Não se pode olvidar que o Município é o local, por excelência, do despertar da vocação para a carreira pública, a primeira escola onde se ouve aquele clamor elementar do fazer em prol dos outros, que constitui a melhor definição da política.
Quase todos os grandes homens que ocuparam os maiores cargos da República tiveram sua iniciação como Vereador. E muitos outros exerceram muito eficazmente vários mandatos na própria Câmara.

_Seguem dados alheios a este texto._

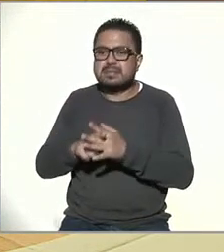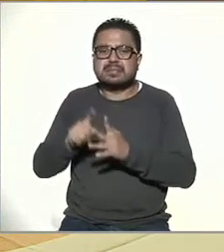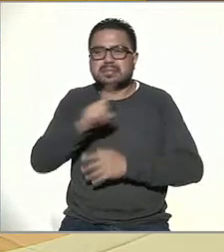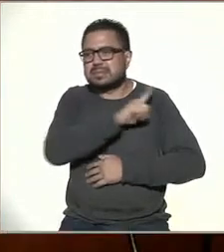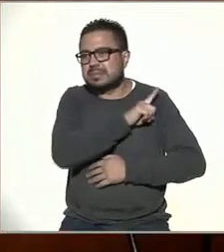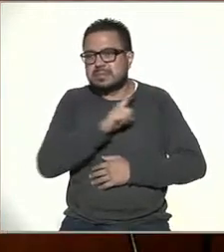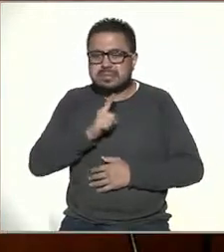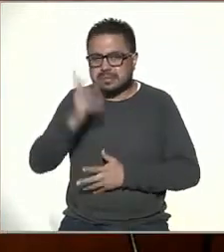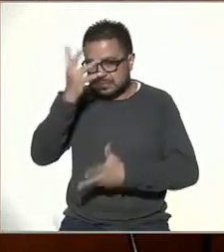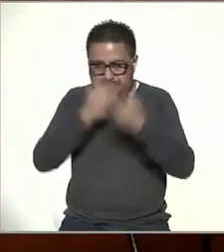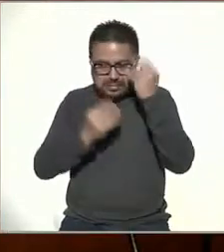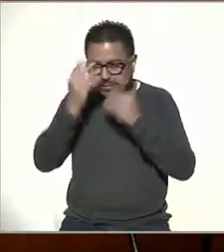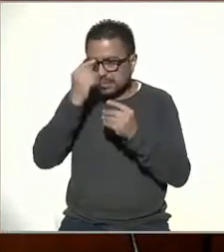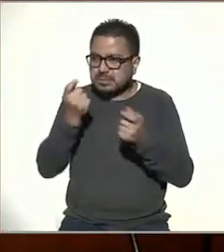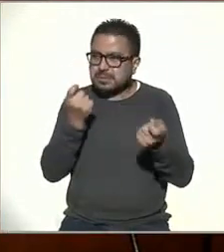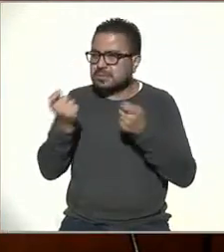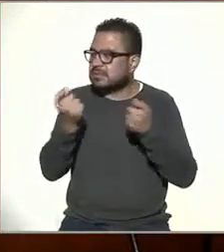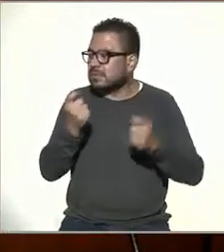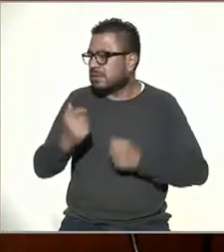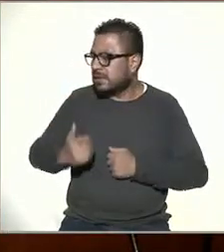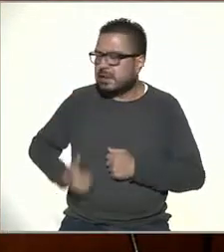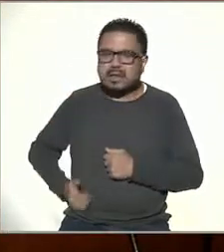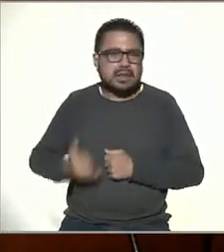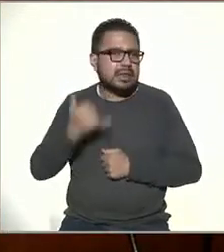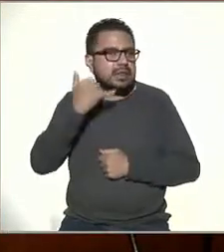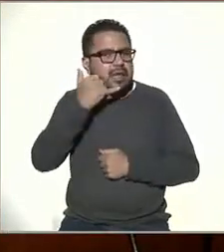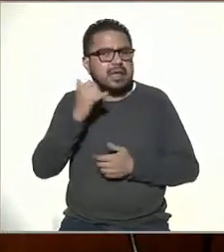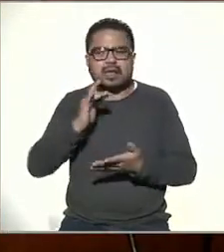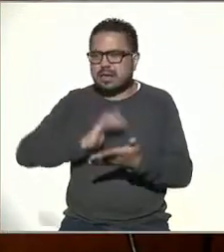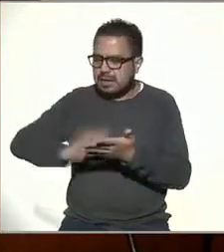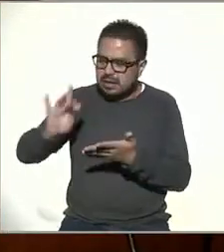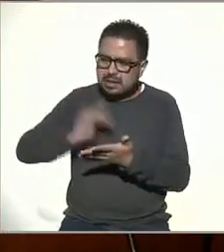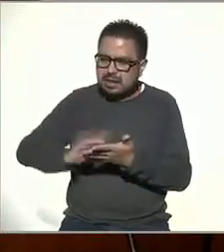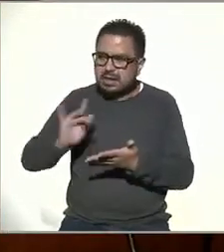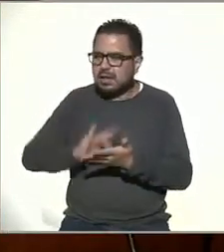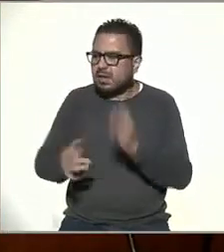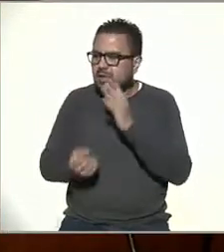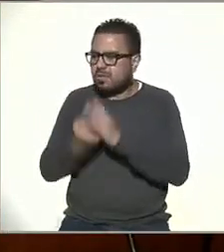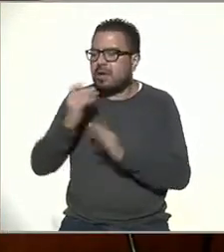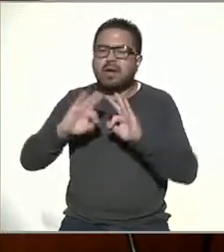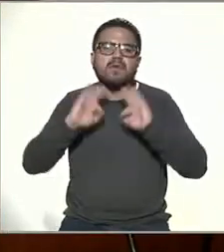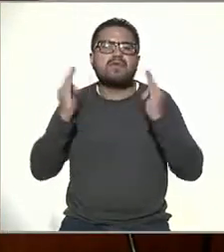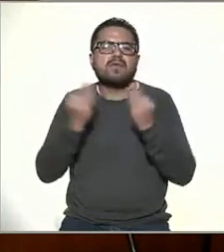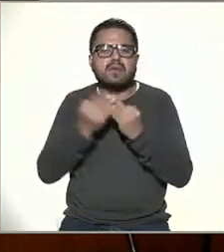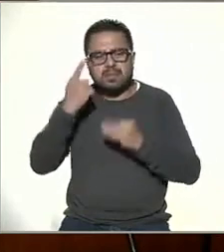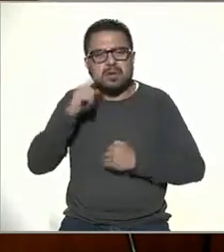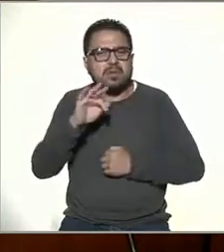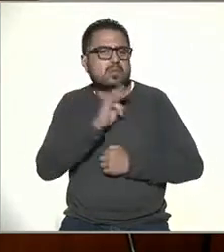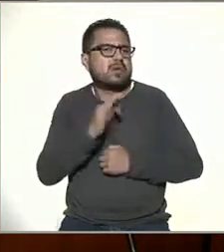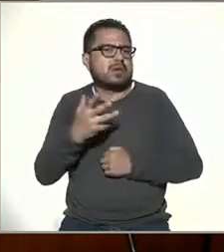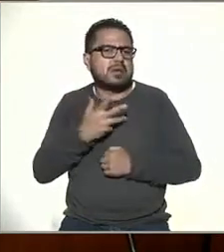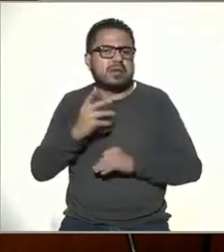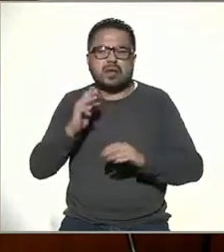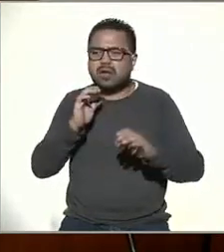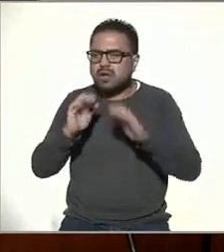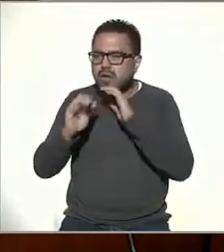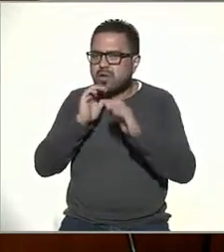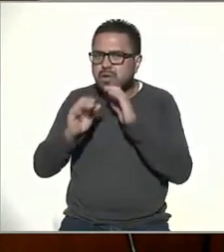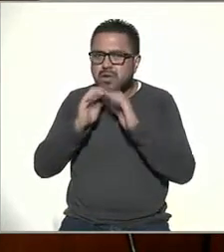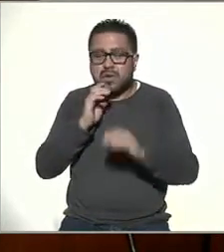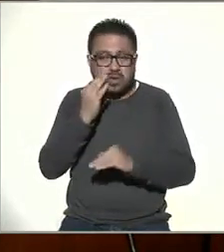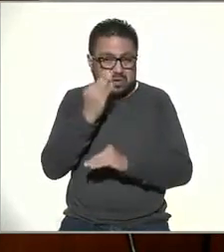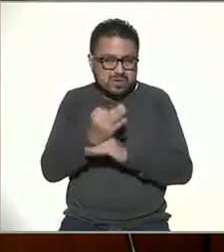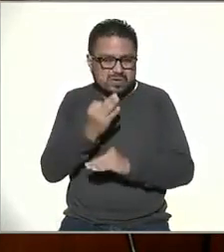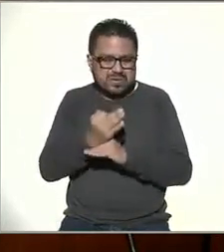aprender a manejar un teléfono celular, una tableta, una nueva forma para poder estar comunicados. Vamos a entrar a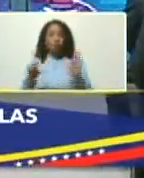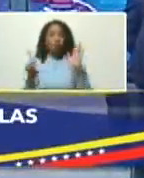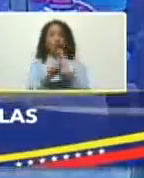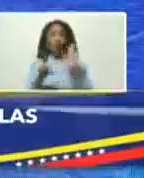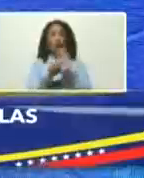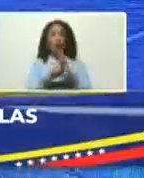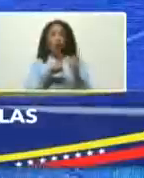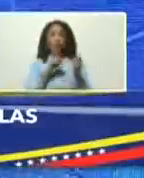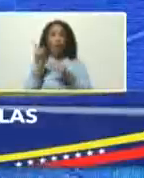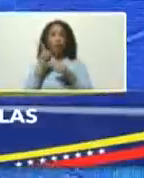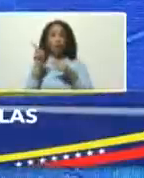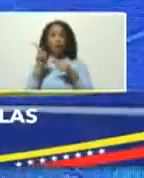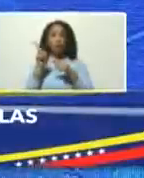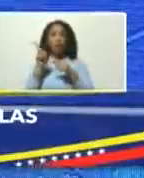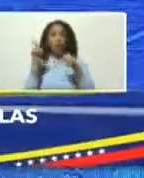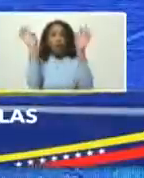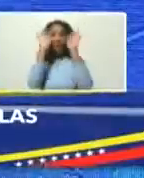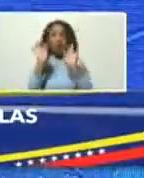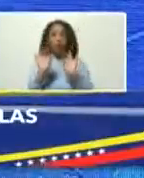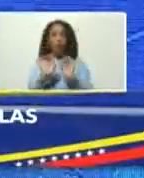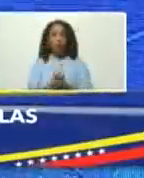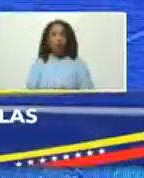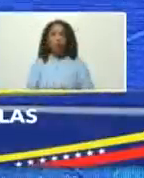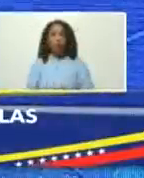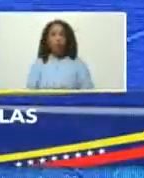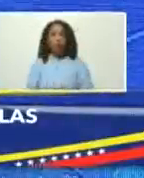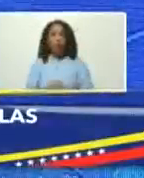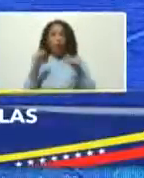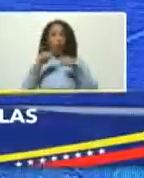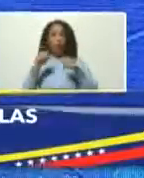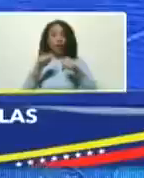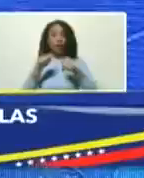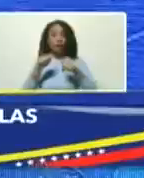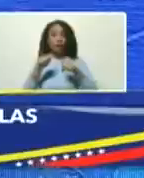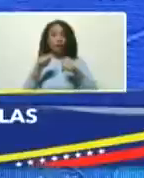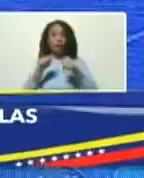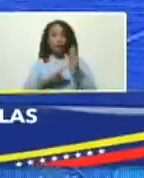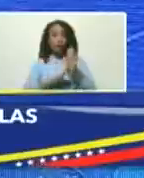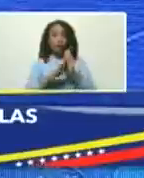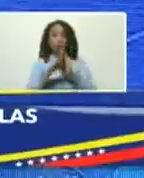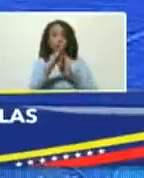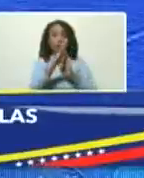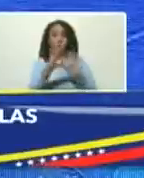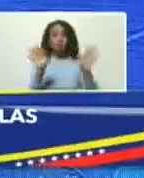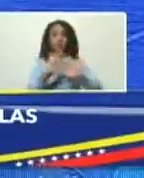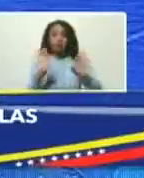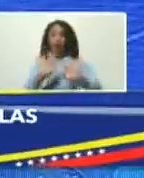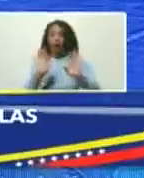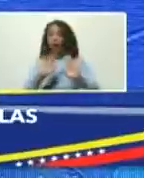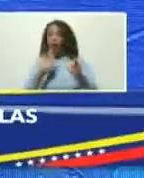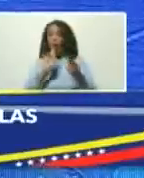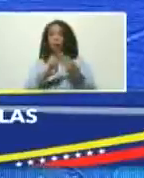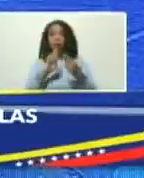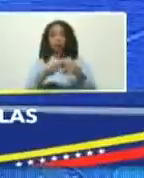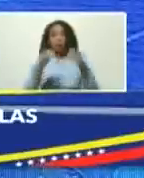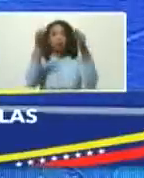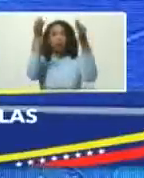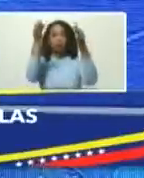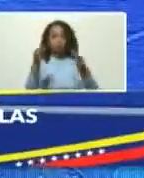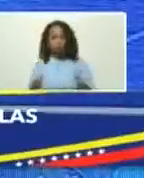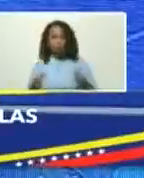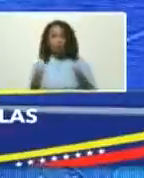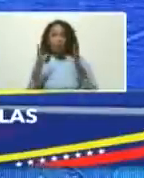esta calidad y de este alcance ya conocemos bien las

Alguns Vereadores que passaram pelas Câmaras de várias cidades do País marcaram nossa história de maneira indelével. Muitos por sua atuação política progressista. Outros pelo exercício de um papel peculiar. É o caso, por exemplo de apenas 2 dos mais notáveis personagens de nossa cultura: primeiro o Barão de Itararé, pseudônimo do jornalista Aparício Torelly, Vereador eleito pelo Partido Comunista e cassado em 1947. Um de seus principais lemas de campanha era: “Mais água e mais leite. Mas menos água no leite”. Em seu mandato, defendeu o que considerava as 4 liberdades fundamentais: a de pensamento, a de culto, a de não ter medo da polícia secreta e a de não morrer de fome.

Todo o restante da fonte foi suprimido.